-- Your goal --
Each entry below should be retyped exactly as given.

Stored data
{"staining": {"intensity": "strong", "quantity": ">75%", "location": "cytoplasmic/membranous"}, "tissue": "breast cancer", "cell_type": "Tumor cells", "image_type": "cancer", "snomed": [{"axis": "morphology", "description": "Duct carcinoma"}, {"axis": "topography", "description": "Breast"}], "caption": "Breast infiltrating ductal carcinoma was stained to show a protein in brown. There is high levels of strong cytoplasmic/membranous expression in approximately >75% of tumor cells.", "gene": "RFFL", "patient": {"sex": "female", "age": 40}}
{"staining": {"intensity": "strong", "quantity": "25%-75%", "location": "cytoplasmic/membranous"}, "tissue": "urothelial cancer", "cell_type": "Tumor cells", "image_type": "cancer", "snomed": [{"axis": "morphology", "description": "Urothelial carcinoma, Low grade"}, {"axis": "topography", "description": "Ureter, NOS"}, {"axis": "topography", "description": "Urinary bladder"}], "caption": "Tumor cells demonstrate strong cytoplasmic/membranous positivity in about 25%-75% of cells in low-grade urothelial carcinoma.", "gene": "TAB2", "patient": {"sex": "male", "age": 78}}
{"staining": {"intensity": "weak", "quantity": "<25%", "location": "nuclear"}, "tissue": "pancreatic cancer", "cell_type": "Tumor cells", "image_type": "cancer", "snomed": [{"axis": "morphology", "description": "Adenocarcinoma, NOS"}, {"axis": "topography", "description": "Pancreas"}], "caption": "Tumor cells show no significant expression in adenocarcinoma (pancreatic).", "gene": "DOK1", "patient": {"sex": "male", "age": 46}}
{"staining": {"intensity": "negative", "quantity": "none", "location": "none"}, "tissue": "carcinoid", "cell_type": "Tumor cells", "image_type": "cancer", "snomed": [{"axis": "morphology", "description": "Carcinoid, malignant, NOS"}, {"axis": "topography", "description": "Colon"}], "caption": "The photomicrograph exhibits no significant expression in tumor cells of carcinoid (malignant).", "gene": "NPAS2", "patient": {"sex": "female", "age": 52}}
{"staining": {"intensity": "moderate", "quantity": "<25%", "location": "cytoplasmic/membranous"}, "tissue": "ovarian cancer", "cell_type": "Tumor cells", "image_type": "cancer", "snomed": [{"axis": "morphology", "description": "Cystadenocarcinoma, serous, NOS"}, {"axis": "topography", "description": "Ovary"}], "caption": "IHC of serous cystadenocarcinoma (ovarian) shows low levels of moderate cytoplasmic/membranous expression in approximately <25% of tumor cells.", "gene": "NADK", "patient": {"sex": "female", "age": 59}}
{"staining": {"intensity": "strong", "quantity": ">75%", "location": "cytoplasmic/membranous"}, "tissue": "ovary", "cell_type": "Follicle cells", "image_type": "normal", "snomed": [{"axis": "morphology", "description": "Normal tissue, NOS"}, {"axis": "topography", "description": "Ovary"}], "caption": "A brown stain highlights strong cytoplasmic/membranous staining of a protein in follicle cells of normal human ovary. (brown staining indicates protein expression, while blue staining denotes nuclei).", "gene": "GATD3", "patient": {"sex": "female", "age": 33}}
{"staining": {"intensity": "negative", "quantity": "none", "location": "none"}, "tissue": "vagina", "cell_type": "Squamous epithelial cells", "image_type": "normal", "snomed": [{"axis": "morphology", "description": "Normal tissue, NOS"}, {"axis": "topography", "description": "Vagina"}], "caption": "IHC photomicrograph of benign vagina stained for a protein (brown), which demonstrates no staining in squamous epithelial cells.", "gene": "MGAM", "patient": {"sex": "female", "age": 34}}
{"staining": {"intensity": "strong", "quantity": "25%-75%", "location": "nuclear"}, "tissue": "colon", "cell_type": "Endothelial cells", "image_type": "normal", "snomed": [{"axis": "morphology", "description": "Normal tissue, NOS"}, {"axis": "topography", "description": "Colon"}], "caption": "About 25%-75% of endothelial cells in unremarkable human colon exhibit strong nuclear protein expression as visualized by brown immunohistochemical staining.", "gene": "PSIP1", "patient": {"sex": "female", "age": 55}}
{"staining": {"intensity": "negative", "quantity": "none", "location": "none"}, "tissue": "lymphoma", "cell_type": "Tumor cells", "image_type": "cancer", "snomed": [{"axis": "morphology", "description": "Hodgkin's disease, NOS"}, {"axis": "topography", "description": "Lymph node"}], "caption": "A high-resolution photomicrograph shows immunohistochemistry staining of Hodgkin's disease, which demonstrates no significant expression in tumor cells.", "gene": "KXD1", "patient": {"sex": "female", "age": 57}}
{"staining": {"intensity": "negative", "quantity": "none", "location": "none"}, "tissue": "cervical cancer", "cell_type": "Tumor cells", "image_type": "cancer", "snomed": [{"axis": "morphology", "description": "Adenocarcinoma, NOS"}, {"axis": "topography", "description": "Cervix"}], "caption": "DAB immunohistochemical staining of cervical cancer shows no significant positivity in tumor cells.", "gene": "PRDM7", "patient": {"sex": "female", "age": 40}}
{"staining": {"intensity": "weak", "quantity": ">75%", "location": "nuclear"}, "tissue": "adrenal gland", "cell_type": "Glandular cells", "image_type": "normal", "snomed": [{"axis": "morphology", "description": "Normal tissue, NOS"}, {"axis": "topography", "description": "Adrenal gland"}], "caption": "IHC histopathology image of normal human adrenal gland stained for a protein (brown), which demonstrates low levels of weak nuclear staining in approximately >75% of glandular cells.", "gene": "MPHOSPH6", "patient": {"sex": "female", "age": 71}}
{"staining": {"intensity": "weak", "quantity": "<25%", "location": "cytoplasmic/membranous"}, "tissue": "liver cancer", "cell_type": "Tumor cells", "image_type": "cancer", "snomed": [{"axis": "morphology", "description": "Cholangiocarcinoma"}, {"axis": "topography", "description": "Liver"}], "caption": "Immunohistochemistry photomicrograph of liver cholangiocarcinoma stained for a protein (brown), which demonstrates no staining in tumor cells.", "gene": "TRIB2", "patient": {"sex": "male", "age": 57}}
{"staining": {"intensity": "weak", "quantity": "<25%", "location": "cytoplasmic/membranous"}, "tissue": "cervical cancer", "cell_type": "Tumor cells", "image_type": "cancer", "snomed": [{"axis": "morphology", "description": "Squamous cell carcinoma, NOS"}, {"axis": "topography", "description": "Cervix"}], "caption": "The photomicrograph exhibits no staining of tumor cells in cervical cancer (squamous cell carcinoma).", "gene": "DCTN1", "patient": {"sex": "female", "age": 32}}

-- Result below --
{"staining": {"intensity": "strong", "quantity": ">75%", "location": "cytoplasmic/membranous"}, "tissue": "breast cancer", "cell_type": "Tumor cells", "image_type": "cancer", "snomed": [{"axis": "morphology", "description": "Duct carcinoma"}, {"axis": "topography", "description": "Breast"}], "caption": "Breast infiltrating ductal carcinoma was stained to show a protein in brown. There is high levels of strong cytoplasmic/membranous expression in approximately >75% of tumor cells.", "gene": "RFFL", "patient": {"sex": "female", "age": 40}}
{"staining": {"intensity": "strong", "quantity": "25%-75%", "location": "cytoplasmic/membranous"}, "tissue": "urothelial cancer", "cell_type": "Tumor cells", "image_type": "cancer", "snomed": [{"axis": "morphology", "description": "Urothelial carcinoma, Low grade"}, {"axis": "topography", "description": "Ureter, NOS"}, {"axis": "topography", "description": "Urinary bladder"}], "caption": "Tumor cells demonstrate strong cytoplasmic/membranous positivity in about 25%-75% of cells in low-grade urothelial carcinoma.", "gene": "TAB2", "patient": {"sex": "male", "age": 78}}
{"staining": {"intensity": "weak", "quantity": "<25%", "location": "nuclear"}, "tissue": "pancreatic cancer", "cell_type": "Tumor cells", "image_type": "cancer", "snomed": [{"axis": "morphology", "description": "Adenocarcinoma, NOS"}, {"axis": "topography", "description": "Pancreas"}], "caption": "Tumor cells show no significant expression in adenocarcinoma (pancreatic).", "gene": "DOK1", "patient": {"sex": "male", "age": 46}}
{"staining": {"intensity": "negative", "quantity": "none", "location": "none"}, "tissue": "carcinoid", "cell_type": "Tumor cells", "image_type": "cancer", "snomed": [{"axis": "morphology", "description": "Carcinoid, malignant, NOS"}, {"axis": "topography", "description": "Colon"}], "caption": "The photomicrograph exhibits no significant expression in tumor cells of carcinoid (malignant).", "gene": "NPAS2", "patient": {"sex": "female", "age": 52}}
{"staining": {"intensity": "moderate", "quantity": "<25%", "location": "cytoplasmic/membranous"}, "tissue": "ovarian cancer", "cell_type": "Tumor cells", "image_type": "cancer", "snomed": [{"axis": "morphology", "description": "Cystadenocarcinoma, serous, NOS"}, {"axis": "topography", "description": "Ovary"}], "caption": "IHC of serous cystadenocarcinoma (ovarian) shows low levels of moderate cytoplasmic/membranous expression in approximately <25% of tumor cells.", "gene": "NADK", "patient": {"sex": "female", "age": 59}}
{"staining": {"intensity": "strong", "quantity": ">75%", "location": "cytoplasmic/membranous"}, "tissue": "ovary", "cell_type": "Follicle cells", "image_type": "normal", "snomed": [{"axis": "morphology", "description": "Normal tissue, NOS"}, {"axis": "topography", "description": "Ovary"}], "caption": "A brown stain highlights strong cytoplasmic/membranous staining of a protein in follicle cells of normal human ovary. (brown staining indicates protein expression, while blue staining denotes nuclei).", "gene": "GATD3", "patient": {"sex": "female", "age": 33}}
{"staining": {"intensity": "negative", "quantity": "none", "location": "none"}, "tissue": "vagina", "cell_type": "Squamous epithelial cells", "image_type": "normal", "snomed": [{"axis": "morphology", "description": "Normal tissue, NOS"}, {"axis": "topography", "description": "Vagina"}], "caption": "IHC photomicrograph of benign vagina stained for a protein (brown), which demonstrates no staining in squamous epithelial cells.", "gene": "MGAM", "patient": {"sex": "female", "age": 34}}
{"staining": {"intensity": "strong", "quantity": "25%-75%", "location": "nuclear"}, "tissue": "colon", "cell_type": "Endothelial cells", "image_type": "normal", "snomed": [{"axis": "morphology", "description": "Normal tissue, NOS"}, {"axis": "topography", "description": "Colon"}], "caption": "About 25%-75% of endothelial cells in unremarkable human colon exhibit strong nuclear protein expression as visualized by brown immunohistochemical staining.", "gene": "PSIP1", "patient": {"sex": "female", "age": 55}}
{"staining": {"intensity": "negative", "quantity": "none", "location": "none"}, "tissue": "lymphoma", "cell_type": "Tumor cells", "image_type": "cancer", "snomed": [{"axis": "morphology", "description": "Hodgkin's disease, NOS"}, {"axis": "topography", "description": "Lymph node"}], "caption": "A high-resolution photomicrograph shows immunohistochemistry staining of Hodgkin's disease, which demonstrates no significant expression in tumor cells.", "gene": "KXD1", "patient": {"sex": "female", "age": 57}}
{"staining": {"intensity": "negative", "quantity": "none", "location": "none"}, "tissue": "cervical cancer", "cell_type": "Tumor cells", "image_type": "cancer", "snomed": [{"axis": "morphology", "description": "Adenocarcinoma, NOS"}, {"axis": "topography", "description": "Cervix"}], "caption": "DAB immunohistochemical staining of cervical cancer shows no significant positivity in tumor cells.", "gene": "PRDM7", "patient": {"sex": "female", "age": 40}}
{"staining": {"intensity": "weak", "quantity": ">75%", "location": "nuclear"}, "tissue": "adrenal gland", "cell_type": "Glandular cells", "image_type": "normal", "snomed": [{"axis": "morphology", "description": "Normal tissue, NOS"}, {"axis": "topography", "description": "Adrenal gland"}], "caption": "IHC histopathology image of normal human adrenal gland stained for a protein (brown), which demonstrates low levels of weak nuclear staining in approximately >75% of glandular cells.", "gene": "MPHOSPH6", "patient": {"sex": "female", "age": 71}}
{"staining": {"intensity": "weak", "quantity": "<25%", "location": "cytoplasmic/membranous"}, "tissue": "liver cancer", "cell_type": "Tumor cells", "image_type": "cancer", "snomed": [{"axis": "morphology", "description": "Cholangiocarcinoma"}, {"axis": "topography", "description": "Liver"}], "caption": "Immunohistochemistry photomicrograph of liver cholangiocarcinoma stained for a protein (brown), which demonstrates no staining in tumor cells.", "gene": "TRIB2", "patient": {"sex": "male", "age": 57}}
{"staining": {"intensity": "weak", "quantity": "<25%", "location": "cytoplasmic/membranous"}, "tissue": "cervical cancer", "cell_type": "Tumor cells", "image_type": "cancer", "snomed": [{"axis": "morphology", "description": "Squamous cell carcinoma, NOS"}, {"axis": "topography", "description": "Cervix"}], "caption": "The photomicrograph exhibits no staining of tumor cells in cervical cancer (squamous cell carcinoma).", "gene": "DCTN1", "patient": {"sex": "female", "age": 32}}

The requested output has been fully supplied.